Wednesday, August 08, 2018

Green Open Access: increase your Open Access rate; and why stick with the PDF?

Icon of Unpaywall, a must have
browser extension for the modern
Researchers of my generation (and earlier generations) have articles from the pre-Open Access era. Actually, I have even be tricked into closed access later; with a lot of pressure to publish as much as you can (which some see as a measure of your quality), it's impossible to not make an occasional misstep. But then there is Green Open Access (aka self-archiving), a concept I don't like, but is useful in those situations. One reason why I do not like it, is that there are many shades of green, and, yes, they all hurt: every journal has special rules. Fortunately, the brilliant SHERPA/RoMEO captures this.

Now, the second event that triggered this effort was my recent experience with Markdown (e.g. the eNanoMapper tutorials) and how platform like GitHub/GitLab built systems around it to publish this easily.

Why this matters to me? If I want to have my work have impact, I need people to be able to read my work. Open Access is one route. Of course, they can also email me for a copy the article, but I tend to be busy with getting new grants, supervision, etc. BTW, you can easily calculate your Open Access rate with ImpactStory, something you should try at least once in your life...

Step 1: identify which articles need an green Open Access version
Here, Unpaywall is the right tool, which does a brilliant job at identifying free versions. After all, one of your co-authors may already have self-archived it somewhere. So, yes, I do have a short list, one one of the papers was the second CDK paper (doi:10.2174/138161206777585274). The first CDK article was made CC-BY three years ago, with the ACS AuthorChoice program, but Current Pharmaceutical Design (CPD) does not have that option, as far as I know.

Step 2: check your author rights for green Open Access
The next step is to check SHERPA/RoMEO for your self-archiving rights. This is essential, as this is different for every journal; this is basically business model by obscurity, and without any standardization this is not FAIR in any way. For CDP it reports that I have quite a few rights (more than some bigger journals that still rely on Green to call themselves an "leading open access publisher", but also less than some others):

SHERPA/RoMEO report for CPD.
Many journals do not allow you to self-archive the post-print version. And that sucks, because a preprint is often quite similar, but just not the same deal (which is exactly what closed access publishers want). But being able to post the post-print version is brilliant, because few people actually even kept the last submitted version (again, exactly what closed access publishers want). This report also tells you where you can archive it, and that is not always the same either: it's not uncommon that self-archiving on something like Mendeley or Zotero is not allowed.

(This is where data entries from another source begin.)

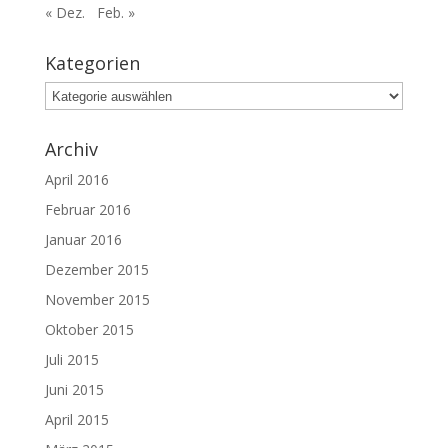
« Dez.
Feb. »
Kategorien
Kategorien
Archiv
April 2016
Februar 2016
Januar 2016
Dezember 2015
November 2015
Oktober 2015
Juli 2015
Juni 2015
April 2015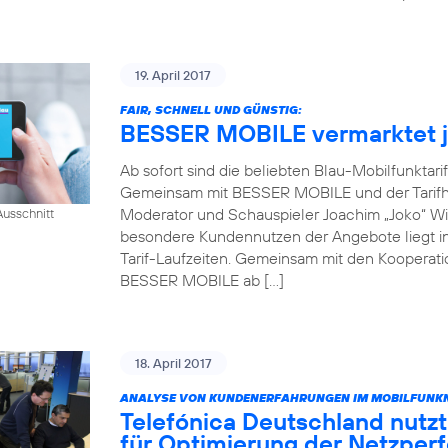
19. April 2017
FAIR, SCHNELL UND GÜNSTIG:
BESSER MOBILE vermarktet je
Ab sofort sind die beliebten Blau-Mobilfunktari
Gemeinsam mit BESSER MOBILE und der Tarifh
Moderator und Schauspieler Joachim „Joko“ Win
usschnitt
besondere Kundennutzen der Angebote liegt in 
Tarif-Laufzeiten. Gemeinsam mit den Kooperati
BESSER MOBILE ab […]
18. April 2017
ANALYSE VON KUNDENERFAHRUNGEN IM MOBILFUNKN
Telefónica Deutschland nutzt
für Optimierung der Netzper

Step 3: a post-print version that is not the publisher PDF??
Ah, so you know what version of the article you can archive, and where. But we cannot archive the publisher PDF. So, no downloading of the PDF from the publisher website and putting that online.

Step 4: a custom PDF
Because in this case we are allowed to archive the post-print version, I am allowed to copy/paste the content from the publisher PDF. I can just create a new Word/LibreOffice document with that content, removing the publisher layout and publisher content, and make a new PDF of that. A decent PDF reader allows you to copy/paste large amounts of content in one go, and Linux/Win10 users can use pdfimages to extract the images from the PDF for reuse.

Step 5: why stick with the PDF?
But why would we stick with a PDF? Why not use something more machine readable? Something where that support syntax highlighting, downloading of table content as CSV, etc? And that made me think of my recent experiments with Markdown.

So, I started of with making a Markdown version of the second CDK paper.

In this process, I:

  1. removed hyphenation used to fit words/sentences nicely in PDF columns;
  2. wrapped the code sections for syntax highlighting
  3. recovered the images with pdfimages;
  4. converted the table content to CSV (and used Markdown Tables Generator to create Markdown content) and added "Download as CSV" links to the table captions;
  5. made the URLs clickable; and,
  6. added ORCID icons for the authors (where known).
Preview of the self-archived post-print of the second CDK article.
Step 6: tweet the free Green Open Access link
Of course, if no one knows about your effort, they cannot find your self-archived version. In due time, Google Scholar may pick it up, but I am not sure yet. Maybe (Bio) will help, but that is something I have yet to explore.

It's important to include the DOI URL in that link, so that the self-archived version will be linked to from services like

Next steps: get Unpaywall to know about your self-archived version
This is something I am actively exploring. When I know the steps to achieve this, I will report on that in this blog.